For many, especially when one might be new at presenting in their preferred gender identity in public, being in a large, crowded, public space can make one nervous. We may worry about being “outed,” or getting in trouble solely for how we’re presenting. This nervousness may work against us, causing a TSA agent to be more concerned about us. When this happens, it becomes all that more likely that one will indeed be “outed.” In a worst-case scenario, this could mean public humiliation and degradation. Heck, even in the best case this will be a less-than-pleasant situation.
An important note: The TSA does not have any policies in place for the treatment of transgender individuals. This means that you can face TSA agents who don’t have a complete grasp on why a person might be binding their breasts or wearing a “packer” to fill out their pants. They may not understand why someone would wear breasts forms or tuck male genitals back. What’s more, you stand a chance of coming across a TSA agent who is less-than-friendly towards transgender presentation.

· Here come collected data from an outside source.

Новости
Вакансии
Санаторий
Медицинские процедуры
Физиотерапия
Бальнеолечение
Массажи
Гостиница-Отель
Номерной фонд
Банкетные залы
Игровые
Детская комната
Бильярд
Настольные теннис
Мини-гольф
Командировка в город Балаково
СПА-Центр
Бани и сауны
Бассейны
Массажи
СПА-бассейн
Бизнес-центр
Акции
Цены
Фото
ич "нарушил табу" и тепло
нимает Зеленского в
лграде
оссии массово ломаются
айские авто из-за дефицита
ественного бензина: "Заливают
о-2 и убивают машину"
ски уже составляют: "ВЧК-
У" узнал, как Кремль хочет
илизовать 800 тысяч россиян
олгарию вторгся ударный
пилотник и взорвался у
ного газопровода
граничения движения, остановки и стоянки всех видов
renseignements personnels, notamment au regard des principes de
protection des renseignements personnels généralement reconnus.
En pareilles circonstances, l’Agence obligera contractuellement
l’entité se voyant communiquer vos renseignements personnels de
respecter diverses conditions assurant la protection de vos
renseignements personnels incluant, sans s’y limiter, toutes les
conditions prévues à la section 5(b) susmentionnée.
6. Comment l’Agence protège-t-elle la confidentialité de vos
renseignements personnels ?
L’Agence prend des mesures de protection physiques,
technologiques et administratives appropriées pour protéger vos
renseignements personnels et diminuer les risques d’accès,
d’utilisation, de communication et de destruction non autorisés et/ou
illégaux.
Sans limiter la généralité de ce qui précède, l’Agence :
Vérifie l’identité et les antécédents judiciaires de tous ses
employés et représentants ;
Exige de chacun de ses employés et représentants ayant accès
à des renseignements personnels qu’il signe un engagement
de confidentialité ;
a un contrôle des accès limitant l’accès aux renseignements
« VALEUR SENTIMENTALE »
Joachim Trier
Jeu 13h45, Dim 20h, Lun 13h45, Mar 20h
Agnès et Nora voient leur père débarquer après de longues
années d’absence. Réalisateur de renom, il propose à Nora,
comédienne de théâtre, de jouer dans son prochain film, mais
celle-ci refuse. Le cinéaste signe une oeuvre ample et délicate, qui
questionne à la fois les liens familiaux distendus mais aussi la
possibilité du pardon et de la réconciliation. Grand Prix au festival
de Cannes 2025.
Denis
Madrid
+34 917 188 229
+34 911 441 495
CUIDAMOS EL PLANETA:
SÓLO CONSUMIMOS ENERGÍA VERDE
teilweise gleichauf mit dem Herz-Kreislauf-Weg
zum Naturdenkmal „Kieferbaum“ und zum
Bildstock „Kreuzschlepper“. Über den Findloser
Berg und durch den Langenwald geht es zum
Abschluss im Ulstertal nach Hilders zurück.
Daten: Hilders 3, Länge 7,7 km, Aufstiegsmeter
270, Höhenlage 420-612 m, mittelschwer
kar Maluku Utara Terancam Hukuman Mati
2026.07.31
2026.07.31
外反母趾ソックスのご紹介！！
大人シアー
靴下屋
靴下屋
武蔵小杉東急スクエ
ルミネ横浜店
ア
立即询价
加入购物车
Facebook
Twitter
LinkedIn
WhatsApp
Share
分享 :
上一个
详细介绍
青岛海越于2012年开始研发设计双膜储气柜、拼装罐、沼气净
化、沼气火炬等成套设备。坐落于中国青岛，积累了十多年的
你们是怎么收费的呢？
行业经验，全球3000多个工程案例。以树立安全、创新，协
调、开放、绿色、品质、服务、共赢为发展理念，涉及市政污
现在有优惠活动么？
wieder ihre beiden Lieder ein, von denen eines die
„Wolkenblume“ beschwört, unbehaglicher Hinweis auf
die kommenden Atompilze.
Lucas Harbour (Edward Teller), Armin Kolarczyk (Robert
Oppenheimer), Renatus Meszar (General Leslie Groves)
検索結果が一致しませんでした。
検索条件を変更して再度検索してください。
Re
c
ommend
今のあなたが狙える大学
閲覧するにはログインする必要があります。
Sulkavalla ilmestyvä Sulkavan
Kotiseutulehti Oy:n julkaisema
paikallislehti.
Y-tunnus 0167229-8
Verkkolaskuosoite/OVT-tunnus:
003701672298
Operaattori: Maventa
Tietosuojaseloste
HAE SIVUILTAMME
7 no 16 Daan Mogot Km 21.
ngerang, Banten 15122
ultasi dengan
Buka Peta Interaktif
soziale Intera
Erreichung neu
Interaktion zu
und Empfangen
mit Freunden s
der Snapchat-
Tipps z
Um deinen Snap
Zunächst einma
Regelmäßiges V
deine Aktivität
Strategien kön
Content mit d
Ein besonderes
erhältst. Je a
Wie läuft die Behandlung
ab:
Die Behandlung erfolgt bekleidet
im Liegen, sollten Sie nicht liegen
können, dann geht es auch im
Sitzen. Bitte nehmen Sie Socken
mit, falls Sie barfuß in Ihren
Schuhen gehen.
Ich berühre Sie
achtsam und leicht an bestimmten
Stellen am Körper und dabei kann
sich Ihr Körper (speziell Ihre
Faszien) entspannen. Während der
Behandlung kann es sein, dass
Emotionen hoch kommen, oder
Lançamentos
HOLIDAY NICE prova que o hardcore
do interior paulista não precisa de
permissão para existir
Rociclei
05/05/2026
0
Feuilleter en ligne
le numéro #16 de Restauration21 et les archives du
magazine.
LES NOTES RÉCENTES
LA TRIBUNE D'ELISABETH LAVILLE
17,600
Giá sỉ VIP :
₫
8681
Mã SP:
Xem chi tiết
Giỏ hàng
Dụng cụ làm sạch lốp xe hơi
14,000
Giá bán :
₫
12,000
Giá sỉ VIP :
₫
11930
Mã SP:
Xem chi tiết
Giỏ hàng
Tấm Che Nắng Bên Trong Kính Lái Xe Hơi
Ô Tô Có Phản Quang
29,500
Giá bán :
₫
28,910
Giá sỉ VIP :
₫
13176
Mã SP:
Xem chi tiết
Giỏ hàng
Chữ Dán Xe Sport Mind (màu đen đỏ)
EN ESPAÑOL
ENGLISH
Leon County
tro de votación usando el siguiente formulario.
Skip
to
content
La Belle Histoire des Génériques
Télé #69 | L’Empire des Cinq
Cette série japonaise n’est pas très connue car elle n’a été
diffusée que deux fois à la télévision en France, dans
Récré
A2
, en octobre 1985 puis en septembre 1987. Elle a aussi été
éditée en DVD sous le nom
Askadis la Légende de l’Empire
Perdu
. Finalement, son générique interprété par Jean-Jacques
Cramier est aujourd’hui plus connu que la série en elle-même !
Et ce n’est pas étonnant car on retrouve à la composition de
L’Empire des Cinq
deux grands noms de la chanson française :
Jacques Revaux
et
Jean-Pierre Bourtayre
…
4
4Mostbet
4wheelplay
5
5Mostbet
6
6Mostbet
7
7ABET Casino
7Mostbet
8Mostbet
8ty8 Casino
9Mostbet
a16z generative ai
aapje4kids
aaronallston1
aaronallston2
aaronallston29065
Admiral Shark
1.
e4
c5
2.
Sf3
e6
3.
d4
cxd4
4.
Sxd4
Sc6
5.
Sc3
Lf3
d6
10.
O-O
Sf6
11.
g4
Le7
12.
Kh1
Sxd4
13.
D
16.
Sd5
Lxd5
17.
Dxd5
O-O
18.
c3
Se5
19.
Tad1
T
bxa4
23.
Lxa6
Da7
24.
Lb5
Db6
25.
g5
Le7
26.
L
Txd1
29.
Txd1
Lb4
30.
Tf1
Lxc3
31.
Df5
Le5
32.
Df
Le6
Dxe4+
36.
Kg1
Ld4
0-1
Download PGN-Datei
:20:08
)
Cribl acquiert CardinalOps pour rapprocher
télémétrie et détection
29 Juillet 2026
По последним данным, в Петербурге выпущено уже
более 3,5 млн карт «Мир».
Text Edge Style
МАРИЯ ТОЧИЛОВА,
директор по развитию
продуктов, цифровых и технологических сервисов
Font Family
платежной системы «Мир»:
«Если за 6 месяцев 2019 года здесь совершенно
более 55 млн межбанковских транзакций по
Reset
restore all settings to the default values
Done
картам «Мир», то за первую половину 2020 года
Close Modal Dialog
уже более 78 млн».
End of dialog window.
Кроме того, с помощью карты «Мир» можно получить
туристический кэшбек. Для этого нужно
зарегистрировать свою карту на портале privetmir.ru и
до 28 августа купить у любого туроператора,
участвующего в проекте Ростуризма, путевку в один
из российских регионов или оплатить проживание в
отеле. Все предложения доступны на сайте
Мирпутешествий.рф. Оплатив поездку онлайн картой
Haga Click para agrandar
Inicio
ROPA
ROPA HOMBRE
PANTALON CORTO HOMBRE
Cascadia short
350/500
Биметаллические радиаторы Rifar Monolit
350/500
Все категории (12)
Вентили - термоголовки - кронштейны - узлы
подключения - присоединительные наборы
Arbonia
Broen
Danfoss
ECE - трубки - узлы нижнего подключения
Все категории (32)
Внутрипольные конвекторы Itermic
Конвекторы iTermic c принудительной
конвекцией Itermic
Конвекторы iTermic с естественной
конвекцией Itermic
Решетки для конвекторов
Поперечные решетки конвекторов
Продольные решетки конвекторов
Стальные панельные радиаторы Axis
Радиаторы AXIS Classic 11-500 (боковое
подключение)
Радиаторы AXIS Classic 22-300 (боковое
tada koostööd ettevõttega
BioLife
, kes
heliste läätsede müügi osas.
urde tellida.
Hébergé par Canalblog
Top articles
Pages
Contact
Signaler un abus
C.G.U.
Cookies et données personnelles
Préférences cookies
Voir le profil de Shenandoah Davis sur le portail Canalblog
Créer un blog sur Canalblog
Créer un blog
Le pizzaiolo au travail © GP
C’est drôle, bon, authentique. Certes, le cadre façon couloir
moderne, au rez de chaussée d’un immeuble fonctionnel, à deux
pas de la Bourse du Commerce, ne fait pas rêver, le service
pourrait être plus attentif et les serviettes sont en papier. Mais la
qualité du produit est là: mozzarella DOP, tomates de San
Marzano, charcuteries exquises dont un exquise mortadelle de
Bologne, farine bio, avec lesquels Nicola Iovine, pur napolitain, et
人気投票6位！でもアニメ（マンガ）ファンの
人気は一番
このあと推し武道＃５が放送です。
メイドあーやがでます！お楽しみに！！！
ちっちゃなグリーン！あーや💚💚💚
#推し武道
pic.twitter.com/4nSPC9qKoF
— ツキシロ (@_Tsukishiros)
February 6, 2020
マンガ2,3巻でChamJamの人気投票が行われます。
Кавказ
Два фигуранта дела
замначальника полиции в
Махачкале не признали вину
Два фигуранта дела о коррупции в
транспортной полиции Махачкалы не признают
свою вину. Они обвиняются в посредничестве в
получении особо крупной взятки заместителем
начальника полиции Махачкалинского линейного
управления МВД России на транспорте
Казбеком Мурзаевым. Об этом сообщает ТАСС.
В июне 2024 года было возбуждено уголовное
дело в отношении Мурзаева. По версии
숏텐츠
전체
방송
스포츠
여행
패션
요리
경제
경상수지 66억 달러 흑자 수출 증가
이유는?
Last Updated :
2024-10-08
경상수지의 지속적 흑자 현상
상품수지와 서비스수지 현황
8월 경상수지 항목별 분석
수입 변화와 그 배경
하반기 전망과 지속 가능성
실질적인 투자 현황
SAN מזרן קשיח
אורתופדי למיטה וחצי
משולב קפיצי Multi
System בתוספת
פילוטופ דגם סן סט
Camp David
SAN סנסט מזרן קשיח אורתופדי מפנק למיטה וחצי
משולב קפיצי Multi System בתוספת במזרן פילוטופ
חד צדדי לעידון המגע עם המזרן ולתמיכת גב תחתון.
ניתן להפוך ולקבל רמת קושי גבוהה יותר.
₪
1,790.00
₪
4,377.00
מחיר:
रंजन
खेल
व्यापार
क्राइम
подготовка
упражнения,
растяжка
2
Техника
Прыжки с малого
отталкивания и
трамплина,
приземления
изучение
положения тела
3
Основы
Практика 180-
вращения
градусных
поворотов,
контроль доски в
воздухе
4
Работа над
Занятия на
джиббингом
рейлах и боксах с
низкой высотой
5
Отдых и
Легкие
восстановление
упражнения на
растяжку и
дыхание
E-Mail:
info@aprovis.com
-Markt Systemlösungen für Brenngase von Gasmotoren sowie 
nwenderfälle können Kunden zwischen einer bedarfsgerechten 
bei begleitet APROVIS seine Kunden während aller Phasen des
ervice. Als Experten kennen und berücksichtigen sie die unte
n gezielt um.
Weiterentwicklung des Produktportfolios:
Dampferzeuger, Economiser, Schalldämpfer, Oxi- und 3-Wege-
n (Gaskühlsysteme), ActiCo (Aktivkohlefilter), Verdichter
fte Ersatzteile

I cannot help but feel that many transgender people will find their personal safety compromised in the name of safe air travel. Their personal privacy will indeed be at risk, and I dare say I expect to hear of TSA agents harassing transgender travelers this season and in the future. I don’t want to think that — but yet, I do.
The National Center for Transgender Equality has produced a guide for the transgender traveler, suggesting that one check their binders and other items, or be prepared to educate the TSA officers when they ask. They also note the procedures for complaining about how one might be treated. Go to http://www.transequality.org/.
Meanwhile, the National Center for Lesbian Rights and the Transgender Law Center are collecting stories from transgender people who have faced issues while in airport security lines. The form for that is at http://www.nclrights.org/
In between the fruitcake and other holiday traditions you may enjoy, I hope that safe, friendly skies will be yours — and that you will not face public humiliation at the hands of the TSA.